Friday, June 16, 2006

Push-To-Talk Comes to Enterprise PDAs

Sci-Tech Today reports that "Pangean Technologies last month launched Y-Talk, a session initiation protocol-based software application that brings push-to-talk functionality to any personal digital assistant, or PDA, that operates on the Windows Mobile operating system. The application is targeted primarily at campus environments in the hospital, warehouse, and retail sectors and currently is available on Symbol Technologies' MC50 and MC70 enterprise digital assistants."

According to the article, "Y-Talk, which utilizes voice-over-Wi-Fi technology, first was developed for PCs about two years ago to provide enhanced internal communications for enterprises, specifically by allowing them to create an ongoing talk group for each project team and/or department within the organization."

John Jackson at Yankee Group said the "introduction of Y-Talk as "compelling," given the increasing deployment of PDAs in "campus-based, workgroup-centric environments." He cautioned that "although there is tremendous interest in and investment going into voice over wireless local area networks (LANs) in the enterprise, there still exists barriers to deployment and adoption."

Jackson said, "Most existing wireless LANs in enterprises are not optimized for voice in the traditional sense ... of a circuit-switched call.
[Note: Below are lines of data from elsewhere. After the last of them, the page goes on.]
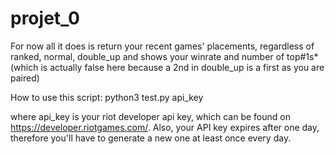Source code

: # projet_0

For now all it does is return your recent games' placements, regardless of ranked, normal, double_up and shows your winrate and number of top#1s*
(which is actually false here because a 2nd in double_up is a first as you are paired)


How to use this script:
python3 test.py api_key

where api_key is your riot developer api key, which can be found on https://developer.riotgames.com/.
Also, your API key expires after one day, therefore you'll have to generate a new one at least once every day.
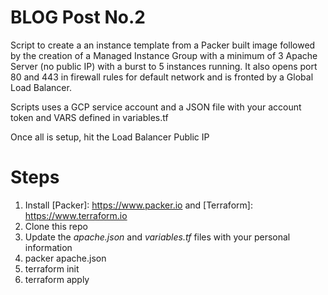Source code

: # BLOG  Post No.2

Script to create a an instance template from a Packer built image followed by the creation of a Managed Instance Group with a minimum of 3 Apache Server (no public IP) with a burst to 5 instances running. It also opens port 80 and 443 in firewall rules for default network and is fronted by a Global Load Balancer.

Scripts uses a GCP service account and a JSON file with your account token and VARS defined in variables.tf

Once all is setup, hit the Load Balancer Public IP

# Steps
1) Install [Packer]: https://www.packer.io and [Terraform]: https://www.terraform.io
2) Clone this repo
3) Update the *apache.json* and *variables.tf* files  with your personal information
4) packer apache.json
5) terraform init
6) terraform apply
So these networks require considerable optimization and, in many cases, wholesale equipment upgrades to handle the resource intensity of multiple simultaneous data users."

However Jackson noted that "P2T applications are far less resource-intensive." He added, "That's the beauty. They are short and bursty by nature, and you can probably build in some quality-of-service intelligence into the application itself."